提供的文本 ::

基于生物信息技术探讨济川煎治疗慢传输型便秘的机制

The Mechanism of Jichuan Jian in the Treatment of Slow Transit Constipation Based on Bioinformatics Technology

目的:通过生物信息技术探索济川煎的有效化学成分及其作用于人体的靶点基因,分析其治疗慢传输型便秘(slow transit constipation,STC)的机制。方法:通过中药系统药理学技术平台(traditional Chinese medicine systems pharmacology database and analysis platform,TCMSP)数据库检索和筛选济川煎的化学活性物质及其作用于人体的靶点蛋白,同时应用人类基因数据库(the human gene database,GeneCards)预测STC的作用靶点,构建活性成分-靶点网络图;通过String数据库平台构建蛋白-蛋白相互作用网络(protein-protein interactions,PPI),寻找PPI核心基因,再进行GO(gene ontology)富集分析和KEGG(kyoto encyclopedia of genes and genomes)富集分析,找出所涉及的信号通路,构建靶点-通路网络图。结果:济川煎治疗STC的关键化学成分共25个,与STC的共同靶点71个;GO富集包括金属离子应答、膜筏、磷酸酶结合等;KEGG富集包括卡波西氏肉瘤相关疱疹病毒感染、前列腺癌、乙型肝炎、大肠癌等;与上述通路匹配度较高的靶点基因包括丝裂原活化蛋白激酶3(mitogen-activated protein kinase 3,MAPK3)、丝裂原活化蛋白激酶1(mitogen-activated protein kinase 1,MAPK1)、RAC-α丝氨酸/苏氨酸蛋白激酶(RAC-alpha serine/threonine-protein kinase,Akt1)、BCL2-AssociatedX的蛋白质(BCL2-AssociatedX,BAX)、RAF原癌基因丝氨酸/苏氨酸-蛋白激酶(Raf-1 proto-oncogene,serine/threonine,RAF1)等。结论:济川煎可通过调节富集在卡波西氏肉瘤相关疱疹病毒感染、前列腺癌、乙型肝炎、大肠癌等通路的MAPK3、MAPK1、Akt1、BAX、RAF1等靶点对STC起治疗作用。

任务单 1 :: 在关于济川煎治疗慢传输型便秘机制的文本中,研究者通过String数据库平台构建蛋白-蛋白相互作用网络,目的是什么?请用一到三句话说明。
任务单 2 :: 请接着关于济川煎治疗慢传输型便秘机制的文本末句往下续写。
完成任务用不到这些记录。

源数据 ::
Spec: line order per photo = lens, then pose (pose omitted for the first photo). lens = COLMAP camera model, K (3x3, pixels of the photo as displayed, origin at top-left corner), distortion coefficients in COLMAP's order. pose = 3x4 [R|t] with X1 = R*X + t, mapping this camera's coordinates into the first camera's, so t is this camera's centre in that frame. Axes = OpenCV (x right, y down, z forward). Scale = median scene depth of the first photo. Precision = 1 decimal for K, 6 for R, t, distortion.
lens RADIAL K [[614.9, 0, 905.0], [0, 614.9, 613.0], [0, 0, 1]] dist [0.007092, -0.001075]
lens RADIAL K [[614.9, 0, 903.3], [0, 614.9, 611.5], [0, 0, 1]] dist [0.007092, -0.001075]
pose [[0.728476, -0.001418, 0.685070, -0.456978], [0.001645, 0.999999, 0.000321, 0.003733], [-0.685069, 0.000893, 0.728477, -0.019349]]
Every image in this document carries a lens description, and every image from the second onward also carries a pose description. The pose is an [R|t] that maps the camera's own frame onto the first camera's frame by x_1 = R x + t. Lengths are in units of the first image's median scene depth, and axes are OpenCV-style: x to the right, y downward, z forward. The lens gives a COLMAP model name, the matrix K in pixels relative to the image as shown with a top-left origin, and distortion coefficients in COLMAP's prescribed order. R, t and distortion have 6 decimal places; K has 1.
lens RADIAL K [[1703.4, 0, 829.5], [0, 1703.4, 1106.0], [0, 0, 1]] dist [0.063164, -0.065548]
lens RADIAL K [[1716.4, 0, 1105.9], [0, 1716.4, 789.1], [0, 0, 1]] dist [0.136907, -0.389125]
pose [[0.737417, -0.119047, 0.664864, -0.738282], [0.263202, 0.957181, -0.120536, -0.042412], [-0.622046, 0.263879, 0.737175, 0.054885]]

回答 1 :: 构建蛋白-蛋白相互作用网络是为了寻找PPI核心基因。找到核心基因后,研究者再进行GO和KEGG富集分析,以找出所涉及的信号通路。

回答 2 ::
Objective:To explore the effective chemical ingredients of Jichuan Jian and the target genes acting on human body by bioinformatics technology,and analyze its mechanism of treating STC.Methods:Chemically reactive substance of Jichuan Jian and target proteins acting on human body were searched and screened by TCMSP,meanwhile the targets of the disease were predicted by applying Genecards to construct active component-target network diagram;PPI was established via String database,to find out the core genes of PPI,and then,GO and KEGG were carried out to survey the signaling pathway involved,and structure targetpathway network diagram.Results:There were 25 key chemical components of Jichuan Jian in treating STC,and 71 common targets;GO enrichment contained metal ion response,membrane raft,phosphatase binding and others;KEGG enrichment included Kaposi's sarcoma associated herpesvirus infection,prostatic cancer,hepatitis B and colorectal cancer,and the target genes with high matching degree with the above pathways were MAPK3,MAPK1,Akt1,BAX and RAF1.Conclusion:Jichuan Jian could develop therapeutic effects on STC through regulating the targets such as MAPK3,MAPK1,Akt1,BAX,RAF1 enriched in the pathways including Kaposi's sarcoma associated herpesvirus infection,prostatic cancer,hepatitis B and colorectal cancer.